Sascha Schneider “Mammon and His Slave”, 1896, Wood Engraving, 24 x 32 cm, Private Collection of Hans-Gerd Röder
Born on September 21, 1870, in St. Petersburg, Sascha Schneider was a painter, printmaker, and sculptor. He enrolled in the Dresden Academy of Fine Arts in 1889, and in 1903 he met Karl May, the popular author of Western novels featuring Winnetou and Old Shatterhand, which led to Schneider becoming the cover illustrator for many of May’s books.
In 1904 Schneider became professor at the Weimar Saxon-Grand Ducal Art School . When his partner, the painter Hellmuth Jahn, threatened to expose his homosexuality, at that time a criminal offense, in an attempt to blackmail him, Schneider fled to Italy, where homosexuality was not a crime. After traveling through the Caucasus and living in Leipzig for a short time, he went back to Italy to live in Florence, returning to Germany upon the outbreak of World War I. He later co-founded a body-building institute called Kraft-Kunst, where some of the models for his work trained.
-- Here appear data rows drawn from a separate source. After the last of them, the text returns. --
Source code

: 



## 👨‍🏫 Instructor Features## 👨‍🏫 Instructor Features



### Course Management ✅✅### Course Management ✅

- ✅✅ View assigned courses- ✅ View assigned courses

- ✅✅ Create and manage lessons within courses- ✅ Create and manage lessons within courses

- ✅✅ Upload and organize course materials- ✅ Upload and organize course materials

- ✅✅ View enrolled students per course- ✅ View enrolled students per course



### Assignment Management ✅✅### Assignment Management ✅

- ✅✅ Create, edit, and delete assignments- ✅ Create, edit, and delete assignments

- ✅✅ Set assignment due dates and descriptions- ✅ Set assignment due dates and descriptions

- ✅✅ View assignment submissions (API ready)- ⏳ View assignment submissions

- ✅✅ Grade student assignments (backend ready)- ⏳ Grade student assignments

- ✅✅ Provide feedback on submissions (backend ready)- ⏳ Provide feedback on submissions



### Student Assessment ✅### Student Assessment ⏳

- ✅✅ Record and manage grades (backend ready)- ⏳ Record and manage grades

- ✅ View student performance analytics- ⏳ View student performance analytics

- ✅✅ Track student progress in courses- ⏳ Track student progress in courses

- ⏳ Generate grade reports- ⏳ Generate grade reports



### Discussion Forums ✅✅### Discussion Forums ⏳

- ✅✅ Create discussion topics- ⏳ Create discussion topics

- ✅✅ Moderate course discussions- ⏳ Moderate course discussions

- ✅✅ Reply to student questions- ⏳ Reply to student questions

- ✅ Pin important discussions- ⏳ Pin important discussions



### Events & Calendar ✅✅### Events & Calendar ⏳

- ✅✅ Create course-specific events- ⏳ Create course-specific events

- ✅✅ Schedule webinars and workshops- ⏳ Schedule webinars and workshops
He died of complications from diabetes in 1927 in Swinemünde.
Schneider knew Czech poet and writer Jiří Karásek from Berlin and Prague, where he taught on occasion. While Freud’s idea of anxiety being rooted in the repressed unconscious was one source of inspiration, no doubt Schneider’s greatest influence was the symbolist artist Max Klinger, whose work Schneider recast into his own original conception of Decadence. All but forgotten for decades, the past few years have seen a revival of interest in his work, with a major exhibition held in the US in 2013.